# difference between 06/07 and 07/08 390s?



## Guest (Dec 22, 2007)

i've been convinced to go with the rome 390's, and i'm certain i'll be very happy with the purchase. the only predicament i'm in is i need to decide if i should go with this years or last years. i found last years for around $100 online, and this years run $190. 

not only do the toe straps look much nicer on this years, but i would be buying them from a local independent shop, and i'd love to support them. however i'm not rich, and 90 bones is a bit. 

so, is there a big difference b/t this years and last years models to justify dropping the extra cash?


----------



## Guest (Dec 27, 2007)

I heard the 08's are a little lighter, slightly different straps,and the obvious color changes.

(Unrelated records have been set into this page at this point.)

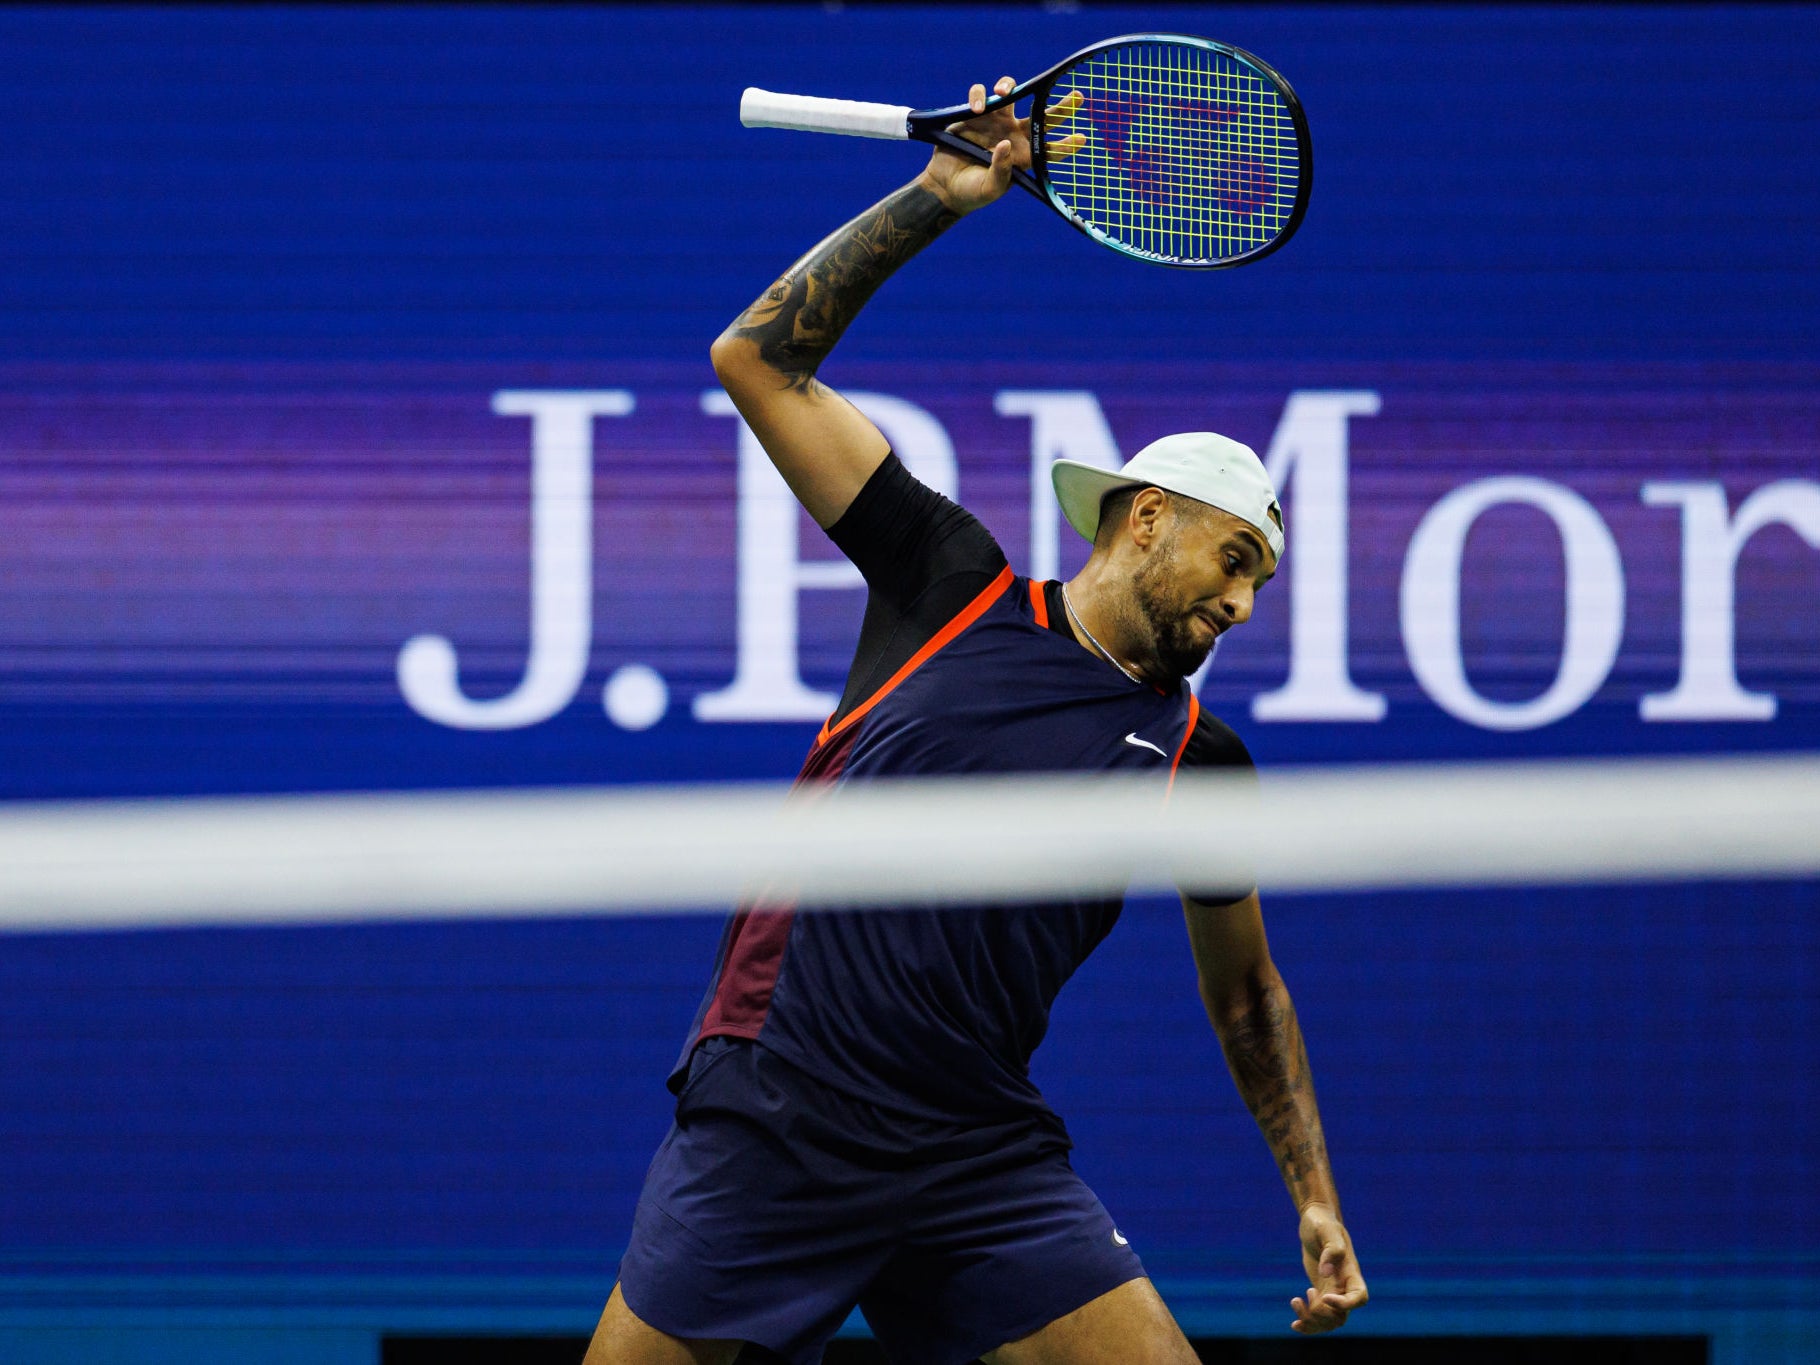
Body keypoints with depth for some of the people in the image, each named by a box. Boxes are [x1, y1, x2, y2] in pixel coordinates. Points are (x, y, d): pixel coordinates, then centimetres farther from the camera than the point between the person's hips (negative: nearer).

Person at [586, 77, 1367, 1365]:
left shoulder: (1197, 759, 10)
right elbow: (758, 357, 4)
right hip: (774, 1116, -3)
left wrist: (1315, 1200, 14)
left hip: (980, 1159, 3)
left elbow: (1245, 995, 22)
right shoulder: (956, 587, 4)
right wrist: (936, 198, -1)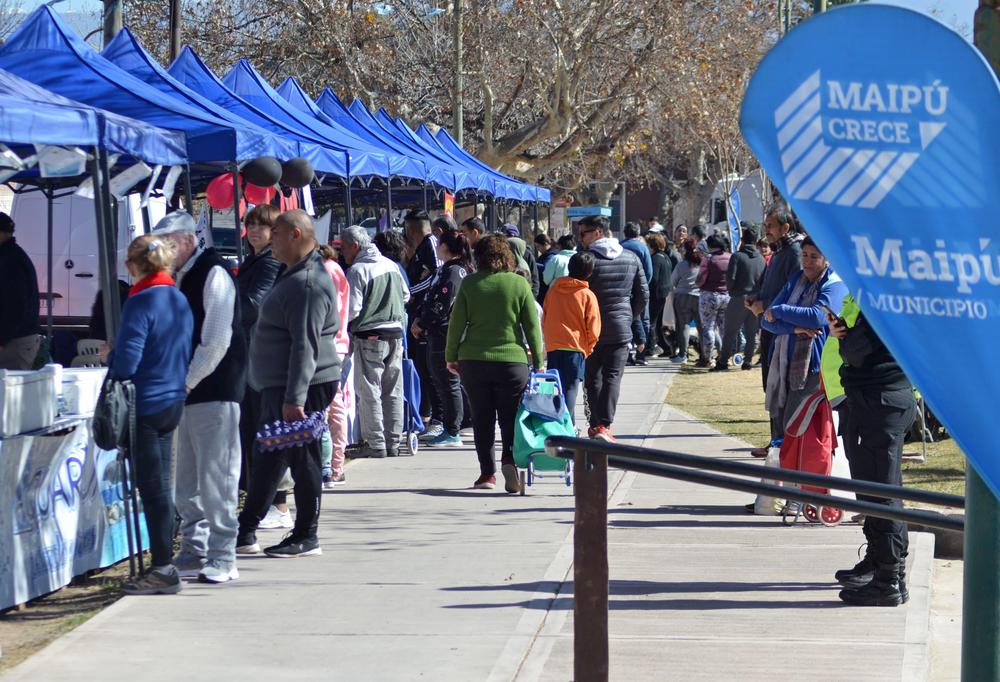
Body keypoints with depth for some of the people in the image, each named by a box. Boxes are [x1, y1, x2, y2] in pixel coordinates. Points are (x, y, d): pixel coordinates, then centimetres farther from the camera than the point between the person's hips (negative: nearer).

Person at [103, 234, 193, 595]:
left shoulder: (140, 303, -17)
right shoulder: (180, 301, 7)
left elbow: (126, 364, -20)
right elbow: (187, 354, 15)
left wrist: (109, 355, -1)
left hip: (145, 406, -8)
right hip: (173, 402, 8)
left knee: (152, 488, -2)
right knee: (161, 487, 14)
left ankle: (163, 569, 0)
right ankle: (163, 566, 20)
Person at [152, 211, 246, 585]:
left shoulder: (213, 275, -11)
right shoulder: (181, 277, 16)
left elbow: (216, 340, -17)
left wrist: (187, 382, -14)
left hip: (215, 391, -9)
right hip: (188, 392, 9)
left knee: (216, 477, -7)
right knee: (187, 482, 13)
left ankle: (222, 559, -4)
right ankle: (194, 552, 21)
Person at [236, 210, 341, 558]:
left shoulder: (307, 283, -18)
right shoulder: (294, 276, 17)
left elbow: (305, 346, -24)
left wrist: (294, 398, -27)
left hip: (303, 386, -11)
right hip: (278, 387, 11)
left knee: (302, 458, -3)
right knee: (268, 458, 14)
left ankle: (306, 538, 5)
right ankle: (245, 532, 19)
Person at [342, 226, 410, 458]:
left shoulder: (357, 271, -13)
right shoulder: (391, 265, 8)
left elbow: (352, 310, -16)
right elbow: (406, 296, 19)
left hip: (369, 337, -7)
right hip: (395, 334, 7)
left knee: (369, 392, -1)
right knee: (393, 392, 11)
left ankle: (375, 445, -3)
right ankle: (393, 443, 14)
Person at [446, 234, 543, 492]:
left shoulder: (469, 283, 0)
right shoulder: (520, 284, -1)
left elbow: (456, 323, 1)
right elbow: (532, 327, 1)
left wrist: (451, 356, 12)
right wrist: (538, 362, 8)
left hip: (474, 361, 1)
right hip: (512, 360, -1)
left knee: (482, 418, 9)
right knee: (510, 417, 5)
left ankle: (487, 473, 6)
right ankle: (510, 459, -18)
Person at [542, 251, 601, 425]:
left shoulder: (553, 289, 5)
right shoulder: (588, 295, -7)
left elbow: (544, 319, 12)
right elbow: (593, 329, -5)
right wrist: (588, 349, 9)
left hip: (553, 347, 4)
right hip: (576, 347, -4)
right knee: (570, 388, -3)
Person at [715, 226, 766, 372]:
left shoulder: (737, 256, -8)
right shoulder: (761, 259, 5)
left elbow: (730, 277, -14)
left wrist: (731, 291, 2)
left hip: (739, 299, -3)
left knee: (730, 332, 2)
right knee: (752, 333, 11)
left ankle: (723, 361, 1)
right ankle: (748, 360, 11)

I also overhead a guy in my local shop say that they added some "rubber banding" to keep the straps open when unbuckled, but I'm not sure about that. I just purchased some 08's from tightboards.com for $158.00 shipped. Enter code TBEM320 to get 20% off during checkout. I was in a similar situation until I found this deal. I'm all for trying to help out the little guys, but cash is hard to come by and my local shop refuses to negotiate.


----------



## Guest (Dec 27, 2007)

i did'nt have much pick in which model i got so i have no idea it was used christmas gift ^-^ i am 5'11 high have size 11 shoes and my new used board(LAUGH) is 24 cm, heres a pic of the board *****SnowBoard (Liquid Vortex)***** is it wide enough? and if anyone could tell me any info on the board it would help too. Also i ride goofy and i don't know how to set the bindings(which direction blah blah) thanks guys


----------



## Guest (Dec 27, 2007)

boooo thread jack...hooraaaaaaay beer!


that said, i just bought the 08's from the local shop today. i got a few gift certifs, so it made the most sense. these are hot ass bindings...only one rather large problem. my old ride boots are a bit too wide to comfortably fit in there. i guess it's time to put the 5 year old chubby boots to rest.


----------